:: Task inputs ::
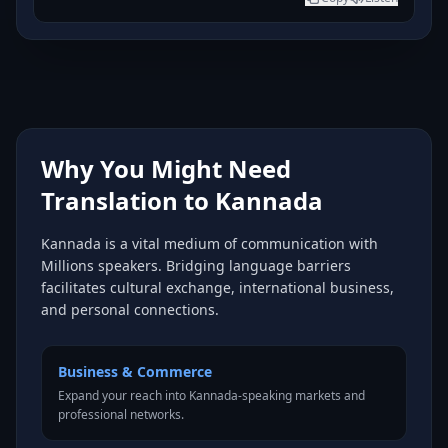
Why You Might Need
Translation to Kannada
Kannada is a vital medium of communication with
Millions speakers. Bridging language barriers
facilitates cultural exchange, international business,
and personal connections.
Business & Commerce
Expand your reach into Kannada-speaking markets and
professional networks.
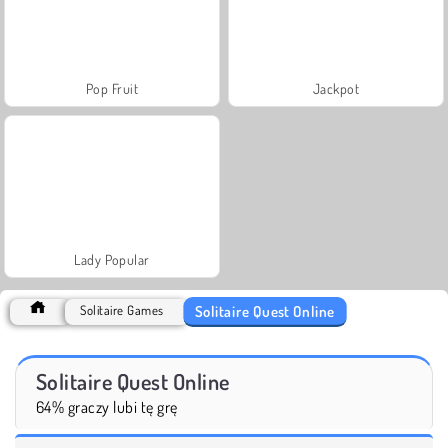
Pop Fruit
Jackpot
Lady Popular
Solitaire Quest Online
Solitaire Games
Solitaire Quest Online
64% graczy lubi tę grę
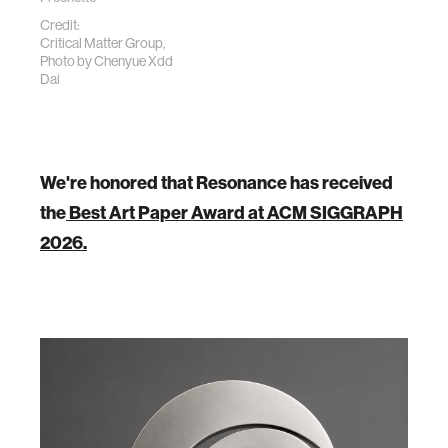
Credit:
Critical Matter Group,
Photo by
Chenyue Xdd
Dai
We're honored that Resonance has received
the
Best Art Paper Award at ACM SIGGRAPH
2026.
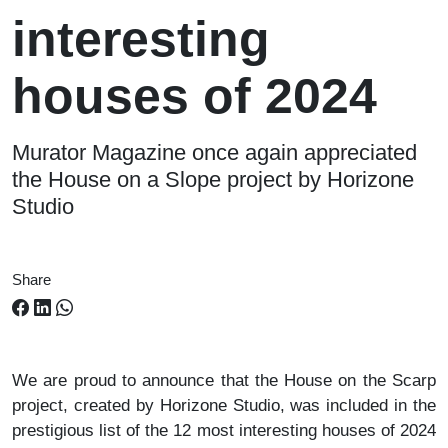
interesting
houses of 2024
Murator Magazine once again appreciated
the House on a Slope project by Horizone
Studio
Share
We are proud to announce that the House on the Scarp
project, created by Horizone Studio, was included in the
prestigious list of the 12 most interesting houses of 2024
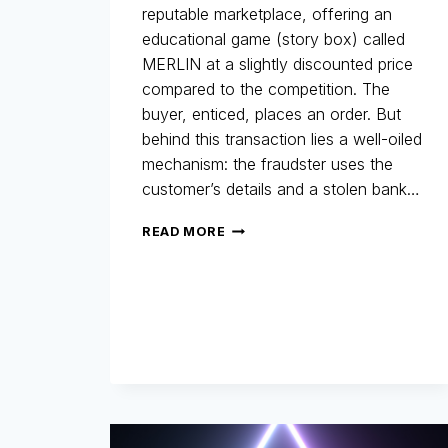
reputable marketplace, offering an
educational game (story box) called
MERLIN at a slightly discounted price
compared to the competition. The
buyer, enticed, places an order. But
behind this transaction lies a well-oiled
mechanism: the fraudster uses the
customer’s details and a stolen bank…
MERLIN
READ MORE
NETWORK:
THE
COMEBACK!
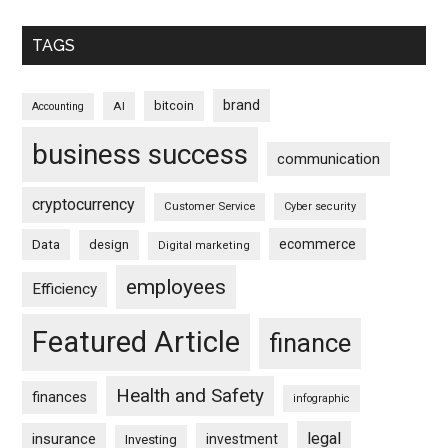
TAGS
brand
bitcoin
AI
Accounting
business success
communication
cryptocurrency
Customer Service
Cyber security
ecommerce
Data
design
Digital marketing
employees
Efficiency
Featured Article
finance
Health and Safety
finances
infographic
legal
insurance
investment
Investing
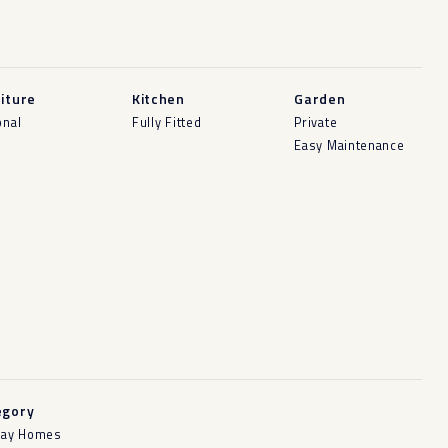
iture
Kitchen
Garden
onal
Fully Fitted
Private
Easy Maintenance
egory
day Homes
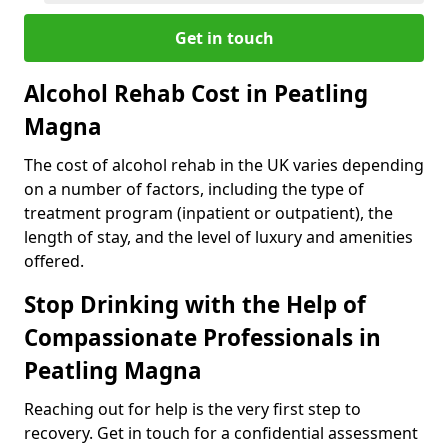
Get in touch
Alcohol Rehab Cost in Peatling
Magna
The cost of alcohol rehab in the UK varies depending
on a number of factors, including the type of
treatment program (inpatient or outpatient), the
length of stay, and the level of luxury and amenities
offered.
Stop Drinking with the Help of
Compassionate Professionals in
Peatling Magna
Reaching out for help is the very first step to
recovery. Get in touch for a confidential assessment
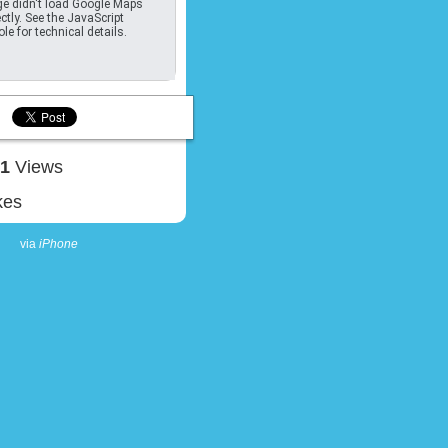
e didn't load Google Maps
ctly. See the JavaScript
le for technical details.
41
Views
kes
via
iPhone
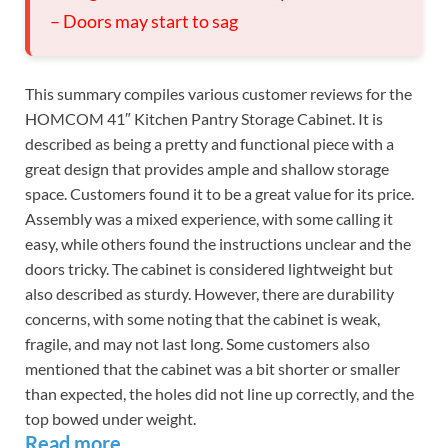
– Doors may start to sag
This summary compiles various customer reviews for the
HOMCOM 41″ Kitchen Pantry Storage Cabinet. It is
described as being a pretty and functional piece with a
great design that provides ample and shallow storage
space. Customers found it to be a great value for its price.
Assembly was a mixed experience, with some calling it
easy, while others found the instructions unclear and the
doors tricky. The cabinet is considered lightweight but
also described as sturdy. However, there are durability
concerns, with some noting that the cabinet is weak,
fragile, and may not last long. Some customers also
mentioned that the cabinet was a bit shorter or smaller
than expected, the holes did not line up correctly, and the
top bowed under weight.
Read more…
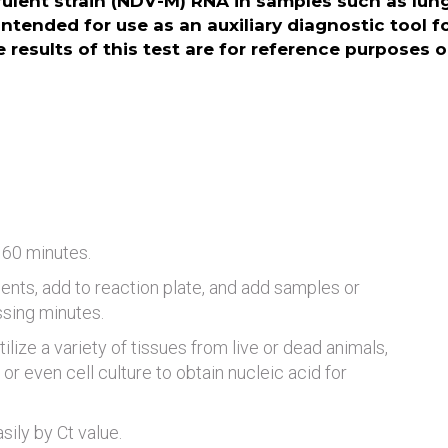
ulent strain (NDV-M) RNA in samples such as lung, 
intended for use as an auxiliary diagnostic tool f
 results of this test are for reference purposes o
 60 minutes.
ents, add to reaction plate, and add samples or
ssing minutes.
tilize a variety of tissues from live or dead animals,
or even cell culture to obtain nucleic acid for
ily by Ct value.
:::
• **Prompt**
Without the pictures, set down the lines above from the line with "Kannada is a" up to and including the line with "MERLIN at a slightly discounted price" exactly as they stand.

• **Task solution**
Kannada is a vital medium of communication with
Millions speakers. Bridging language barriers
facilitates cultural exchange, international business,
and personal connections.
Business & Commerce
Expand your reach into Kannada-speaking markets and
professional networks.
Pop Fruit
Jackpot
Lady Popular
Solitaire Quest Online
Solitaire Games
Solitaire Quest Online
64% graczy lubi tę grę
Credit:
Critical Matter Group,
Photo by
Chenyue Xdd
Dai
We're honored that Resonance has received
the
Best Art Paper Award at ACM SIGGRAPH
2026.
interesting
houses of 2024
Murator Magazine once again appreciated
the House on a Slope project by Horizone
Studio
Share
We are proud to announce that the House on the Scarp
project, created by Horizone Studio, was included in the
prestigious list of the 12 most interesting houses of 2024
reputable marketplace, offering an
educational game (story box) called
MERLIN at a slightly discounted price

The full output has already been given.